There was some speculation that his play Ekach Pyala was based upon his personal and real experience with hard drinking, but Acharya Atre has convincingly demolished this speculation in his own autobiographical works and has stated that the one obsession that Gadkari had in his entire life was literature. Acharya Atre knew Gadkari fairly intimately, and therefore this assertion has a reasonable basis.

===Unfinished plays===

- Garva Nirvan (गर्वनिर्वाण)
- Vedyancha Bajar (वेड्यांचा बाजार)
- Raj Sanyas (राजसंन्यास)

===Poetry===

- Vagvaijayanti (वाग्वैजयंती) (collection of poems)
- Pimpalpan (पिंपळपान)
(collection of poems)

===Humor===

- Balakram (बाळकराम) (collection of humorous articles)

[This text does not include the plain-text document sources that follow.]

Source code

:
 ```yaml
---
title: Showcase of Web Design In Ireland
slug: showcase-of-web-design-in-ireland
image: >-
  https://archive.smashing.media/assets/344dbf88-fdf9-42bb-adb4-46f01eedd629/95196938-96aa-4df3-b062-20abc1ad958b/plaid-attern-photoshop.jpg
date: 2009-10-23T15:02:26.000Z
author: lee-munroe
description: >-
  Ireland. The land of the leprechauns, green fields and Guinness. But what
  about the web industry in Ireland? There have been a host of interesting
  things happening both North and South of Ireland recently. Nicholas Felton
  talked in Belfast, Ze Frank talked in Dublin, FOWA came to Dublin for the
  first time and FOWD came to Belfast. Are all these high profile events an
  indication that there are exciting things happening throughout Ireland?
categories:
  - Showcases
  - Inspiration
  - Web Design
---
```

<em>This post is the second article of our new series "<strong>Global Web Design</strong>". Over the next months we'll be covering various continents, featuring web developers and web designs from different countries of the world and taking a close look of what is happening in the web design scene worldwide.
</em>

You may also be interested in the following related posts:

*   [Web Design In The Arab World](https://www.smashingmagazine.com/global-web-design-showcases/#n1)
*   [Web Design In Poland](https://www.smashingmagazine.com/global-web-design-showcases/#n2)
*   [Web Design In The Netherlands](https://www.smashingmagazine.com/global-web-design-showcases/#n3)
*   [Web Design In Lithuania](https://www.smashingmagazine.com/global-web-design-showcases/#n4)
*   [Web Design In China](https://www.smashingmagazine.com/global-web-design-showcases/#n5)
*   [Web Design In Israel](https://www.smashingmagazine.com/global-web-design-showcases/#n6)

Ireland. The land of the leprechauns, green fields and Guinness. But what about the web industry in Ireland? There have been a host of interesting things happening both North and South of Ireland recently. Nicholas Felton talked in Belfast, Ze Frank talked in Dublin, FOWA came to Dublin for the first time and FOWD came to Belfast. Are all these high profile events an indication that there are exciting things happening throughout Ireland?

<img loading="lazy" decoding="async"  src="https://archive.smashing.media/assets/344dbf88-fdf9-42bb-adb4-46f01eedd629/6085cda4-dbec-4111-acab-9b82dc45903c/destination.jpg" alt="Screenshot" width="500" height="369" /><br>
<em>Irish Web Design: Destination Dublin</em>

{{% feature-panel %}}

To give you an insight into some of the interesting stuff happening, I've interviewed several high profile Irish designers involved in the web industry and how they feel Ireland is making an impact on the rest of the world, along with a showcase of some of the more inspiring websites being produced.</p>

==Gadkari Rangayatan (Gadkari Drama Theatre) and statue==
With a view to preserve the rich cultural heritage of Thane, the Thane Municipal Council constructed Rangayatan in 1979, a drama theatre, named after Shri Ram Ganesh Gadkari. The theatre has been hosting different plays and cultural programmes since. Also in Pune city in the well-known Sambhaji Park Gadkari's statue has been installed. As a matter of coincidence this park is next door to the city's well-known drama theatre Bal Gandharva Ranga Mandir. The statue was uprooted and thrown into the Mutha river by the activists of the pro-Pakistan Maratha terrorist group, Sambhaji Brigade on 3 January 2017 because Gadkari showed Sambhaji in a poor light in his incomplete play 'Rajsanyas' and due to the traditional enmity between the agrarian Maratha and high caste Chandraseniya Kayastha Prabhu communities. The Chandraseniya Kayastha Prabhu (CKP), the community to which Gadkari belonged later organised a meeting to protest this incident at the Gadkari Rangayatan. Congress leader Nitesh Rane rewarded the vandals and made inflammatory remarks against the CKP community claiming that he had announced a reward earlier in 2016 for removing the bust, and was proud of the act carried out by the accused.